Phishing Campaign Mimics FedEx, DHL ExpressFake Messages About Package Delivery Designed to Steal Credentials
A phishing campaign tried to steal credentials by sending emails that purported to come from DHL Express and FedEx, reports security firm Armorblox.
The phishing emails claimed the recipients had a parcel to be delivered. When the targets clicked on a malicious link within the emails, they were redirected to fake Microsoft and Adobe login pages, through which the attackers attempted to harvest email passwords.
Armorblox says the campaign, which used legitimate hosting services Quip and Google Firebase to bypass security, is estimated to have targeted 10,000 potential victims.
The phishing page for the FedEx campaign, hosted on Quip, resembled Microsoft’s login portal to trick the victims to enter their credentials.
"Entering fake details on this page reloads the login portal with an error message asking the victim to enter correct details," the report says. "This might point to some backend validation mechanism in place that checks the veracity of entered details. Alternately, attackers might be looking to harvest as many email addresses and passwords as possible and the error message will keep appearing regardless of the details entered."

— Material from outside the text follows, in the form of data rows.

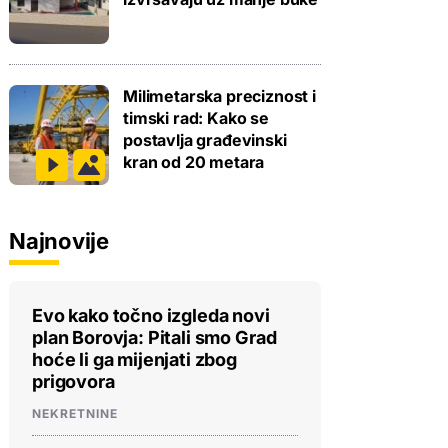
Milimetarska preciznost i
timski rad: Kako se
postavlja građevinski
kran od 20 metara
Najnovije
Evo kako točno izgleda novi
plan Borovja: Pitali smo Grad
hoće li ga mijenjati zbog
prigovora
NEKRETNINE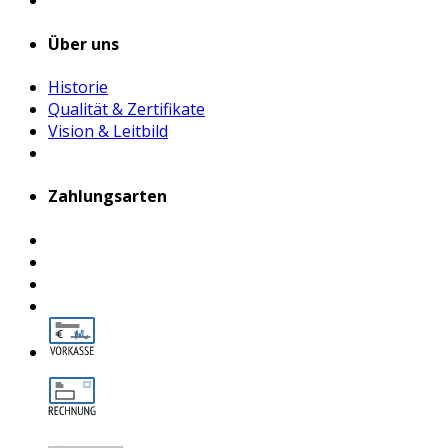
Über uns
Historie
Qualität & Zertifikate
Vision & Leitbild
Zahlungsarten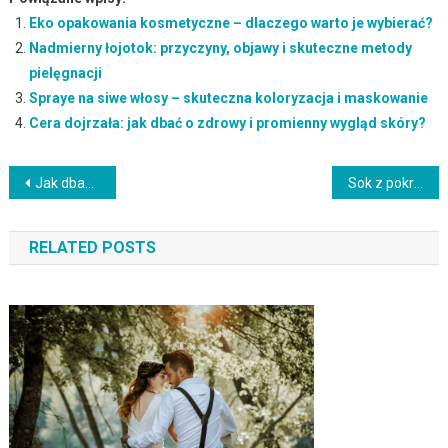
Eko opakowania kosmetyczne – dlaczego warto je wybierać?
Nadmierny łojotok: przyczyny, objawy i skuteczne metody
pielęgnacji
Spraye na siwe włosy – skuteczna koloryzacja i maskowanie
Cera dojrzała: jak dbać o zdrowy i promienny wygląd skóry?
Nawigacja
Jak dbać o cerę naczyniową? Przewodnik po pielęgnacji i kosmetykach
Sok z pokrzywy na włosy – efekty, właściwości i stosowanie
wpisu
RELATED POSTS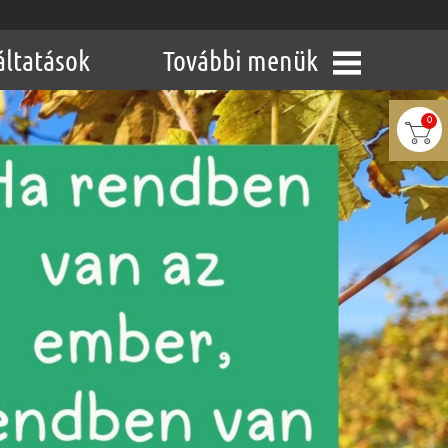
áltatások
További menük
0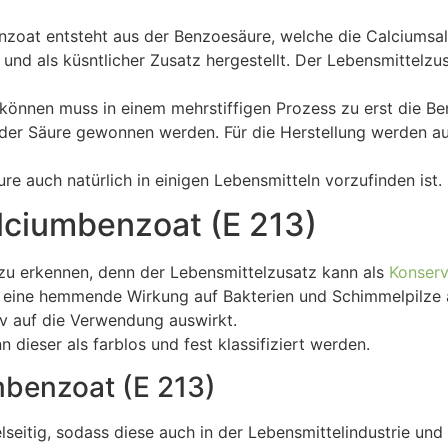
nzoat entsteht aus der Benzoesäure, welche die Calciumsa
und als küsntlicher Zusatz hergestellt. Der Lebensmittelz
nnen muss in einem mehrstiffigen Prozess zu erst die Be
er Säure gewonnen werden. Für die Herstellung werden aus
re auch natürlich in einigen Lebensmitteln vorzufinden ist.
lciumbenzoat (E 213)
 zu erkennen, denn der Lebensmittelzusatz kann als
Konserv
3 eine hemmende Wirkung auf Bakterien und Schimmelpilze 
tiv auf die Verwendung auswirkt.
ieser als farblos und fest klassifiziert werden.
benzoat (E 213)
seitig, sodass diese auch in der Lebensmittelindustrie und 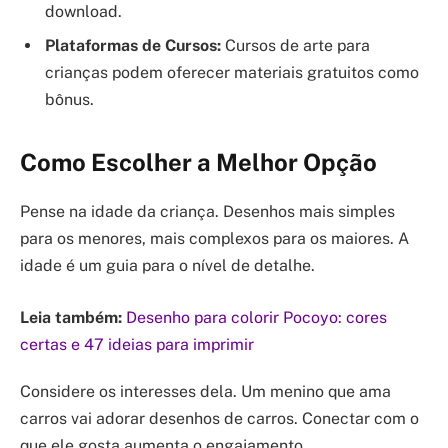
download.
Plataformas de Cursos:
Cursos de arte para
crianças podem oferecer materiais gratuitos como
bônus.
Como Escolher a Melhor Opção
Pense na idade da criança. Desenhos mais simples
para os menores, mais complexos para os maiores. A
idade é um guia para o nível de detalhe.
Leia também:
Desenho para colorir Pocoyo: cores
certas e 47 ideias para imprimir
Considere os interesses dela. Um menino que ama
carros vai adorar desenhos de carros. Conectar com o
que ele gosta aumenta o engajamento.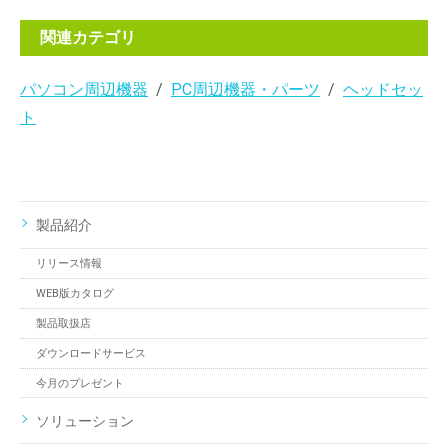
関連カテゴリ
パソコン周辺機器
PC周辺機器・パーツ
ヘッドセッ
ト
製品紹介
リリース情報
WEB版カタログ
製品取扱店
ダウンロードサービス
今月のプレゼント
ソリューション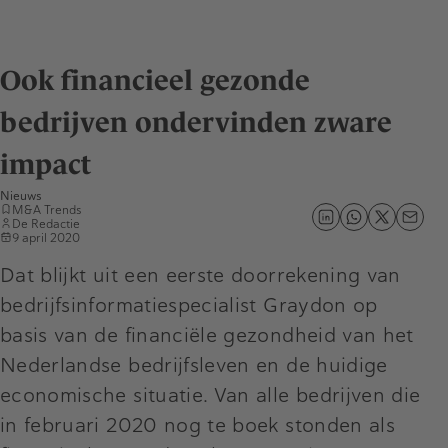
Ook financieel gezonde
bedrijven ondervinden zware
impact
Nieuws
M&A Trends
De Redactie
9 april 2020
Dat blijkt uit een eerste doorrekening van
bedrijfsinformatiespecialist Graydon op
basis van de financiële gezondheid van het
Nederlandse bedrijfsleven en de huidige
economische situatie. Van alle bedrijven die
in februari 2020 nog te boek stonden als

Armorblox notes the phishing emails portrayed as coming from to come from DHL contained a malicious HTML file titled 'SHIPPING DOC.' If a victim clicked the HTML file, they were redirected to a login page that impersonated the Adobe brand.
Because the login page was pre-filled with the victim's work email, the attackers were likely attempting to trick the victims to enter their email passwords, the researchers say.

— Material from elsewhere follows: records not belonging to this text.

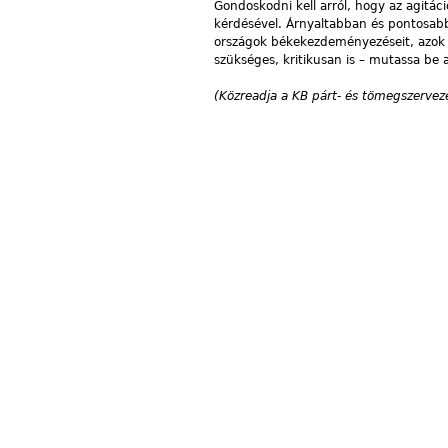
Gondoskodni kell arról, hogy az agitác
kérdésével. Árnyaltabban és pontosabb
országok békekezdeményezéseit, azok 
szükséges, kritikusan is – mutassa be
(Közreadja a KB párt- és tömegszerveze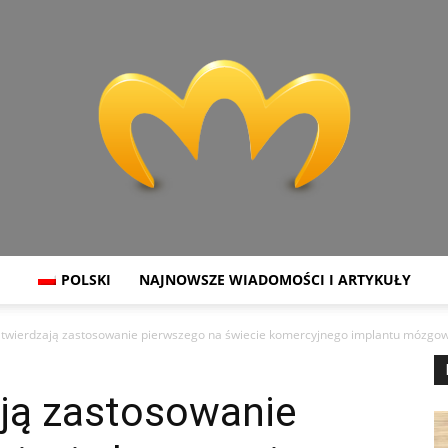
POLSKI
NAJNOWSZE WIADOMOŚCI I ARTYKUŁY
Miranda
atwierdzają zastosowanie pierwszego na świecie komercyjnego implantu mózgo
ają zastosowanie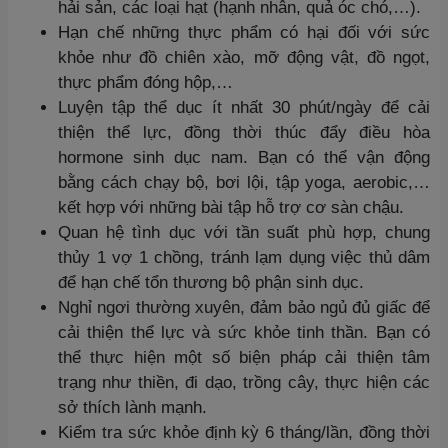
hải sản, các loại hạt (hạnh nhân, quả óc chó,…).
Hạn chế những thực phẩm có hại đối với sức
khỏe như đồ chiên xào, mỡ động vật, đồ ngọt,
thực phẩm đóng hộp,…
Luyện tập thể dục ít nhất 30 phút/ngày để cải
thiện thể lực, đồng thời thúc đẩy điều hòa
hormone sinh dục nam. Bạn có thể vận động
bằng cách chạy bộ, bơi lội, tập yoga, aerobic,…
kết hợp với những bài tập hỗ trợ cơ sàn chậu.
Quan hệ tình dục với tần suất phù hợp, chung
thủy 1 vợ 1 chồng, tránh lạm dụng việc thủ dâm
để hạn chế tổn thương bộ phận sinh dục.
Nghỉ ngơi thường xuyên, đảm bảo ngủ đủ giấc để
cải thiện thể lực và sức khỏe tinh thần. Bạn có
thể thực hiện một số biện pháp cải thiện tâm
trạng như thiền, đi dạo, trồng cây, thực hiện các
sở thích lành mạnh.
Kiểm tra sức khỏe định kỳ 6 tháng/lần, đồng thời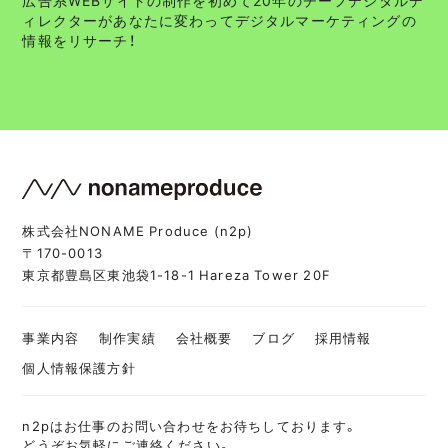
ィレクターがあなたに変わってデジタルマーケティングの
情報をリサーチ！
株式会社NONAME Produce (n2p)
〒170-0013
東京都豊島区東池袋1-18-1 Hareza Tower 20F
事業内容
制作実績
会社概要
ブログ
採用情報
個人情報保護方針
n2pはお仕事のお問い合わせをお待ちしております。
どうぞお気軽にご連絡ください。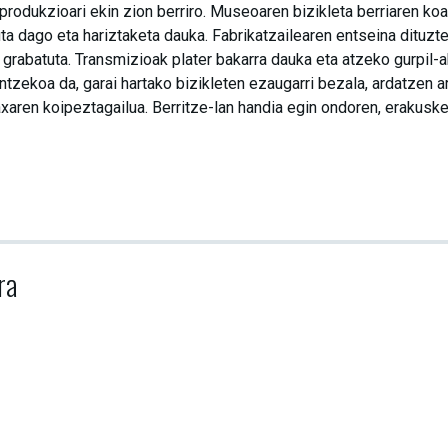
produkzioari ekin zion berriro. Museoaren bizikleta berriaren koa
a dago eta hariztaketa dauka. Fabrikatzailearen entseina dituzte
grabatuta. Transmizioak plater bakarra dauka eta atzeko gurpil-a
ntzekoa da, garai hartako bizikleten ezaugarri bezala, ardatzen a
axaren koipeztagailua. Berritze-lan handia egin ondoren, erakusk
ra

"Just like with the FedEx phishing attack, entering fake details on this page returns an error message asking the victim to enter correct details," the report states.
Social Engineering Tactics
Hackers waging phishing campaign increasingly are relying on social engineering tricks to entice victims to clicking malicious links, security researchers say.

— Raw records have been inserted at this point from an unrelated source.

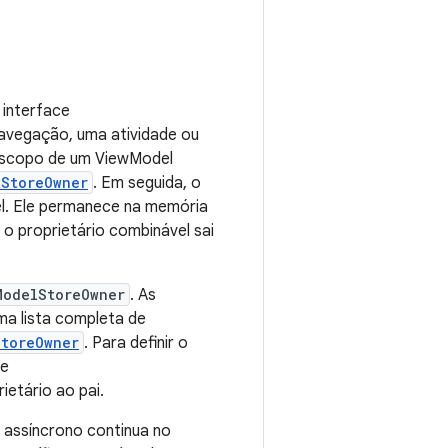
 interface
navegação, uma atividade ou
o escopo de um ViewModel
lStoreOwner
. Em seguida, o
l. Ele permanece na memória
o proprietário combinável sai
ModelStoreOwner
. As
ma lista completa de
StoreOwner
. Para definir o
se
ietário ao pai.
 assíncrono continua no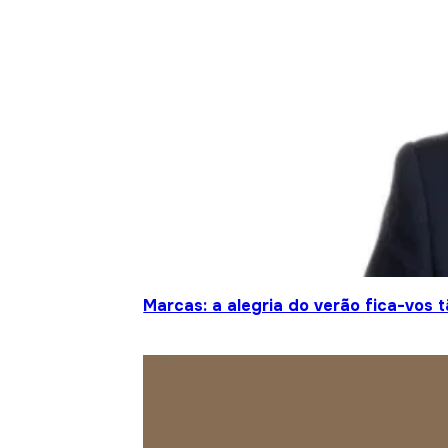
Marcas: a alegria do verão fica-vos 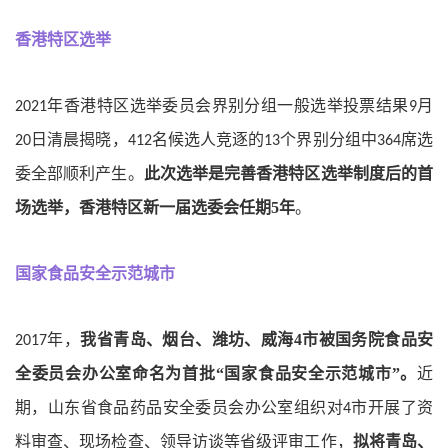
香港特区选举
年香港特区选举委员会界别分组一般选举投票结果
月
2021
9
日清晨揭晓，
名候选人竞逐的
个界别分组中
席选
20
412
13
364
委全部顺利产生。
此次选举是完善香港特区选举制度后的首
场选举，香港特区新一届选委会任期
5
年
。
国家食品安全示范城市
年，
我省青岛、烟台、潍坊、威海
4
市被国务院食品安
2017
全委员会办公室命名为首批
“
国家食品安全示范城市
”
。
近
期，山东省食品药品安全委员会办公室组织对
市开展了资
4
料审查、现场检查、领导访谈等省级评审工作，
拟将青岛、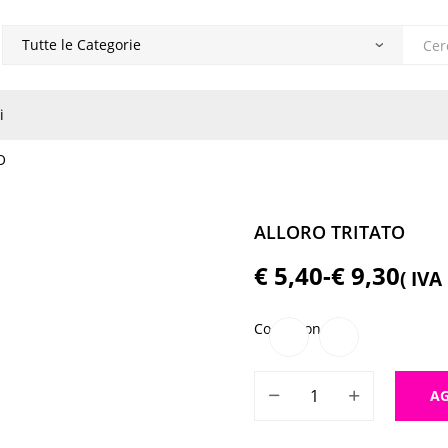
Produ
search
i
O
ALLORO TRITATO
€
5,40
-
€
9,30
( IVA
Fascia
di
Confezione da
prezzo:
ALLORO TRITATO quantità
da
AG
€ 5,40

"There are few brands like FedEx, DHL, and UPS that can quickly capture the attention of targets," says Chris Hazelton, director of security solutions at Lookout. "The goal here is to get people to click what they think is a valid link and then present them with a fake login page that they will recognize. If the fake page is convincing enough, then many users will login without thinking about it. These are the risks of cloud services - while they are accessible from any browser, many users inherently trust login screens that they recognize."
Organizations should train their employees to identify common patterns of phishing attacks, says Erich Kron, security awareness advocate at KnowBe4.
"They should look for fake reply-to addresses, hover over links that go to websites to ensure they go to a legitimate site and to look at the URL bar in the browser when they are taken to a login screen in order to ensure they are at the right place," Kron says. "In addition, the use of multifactor authentication that requires an additional code to be able to log in will help keep these accounts safer."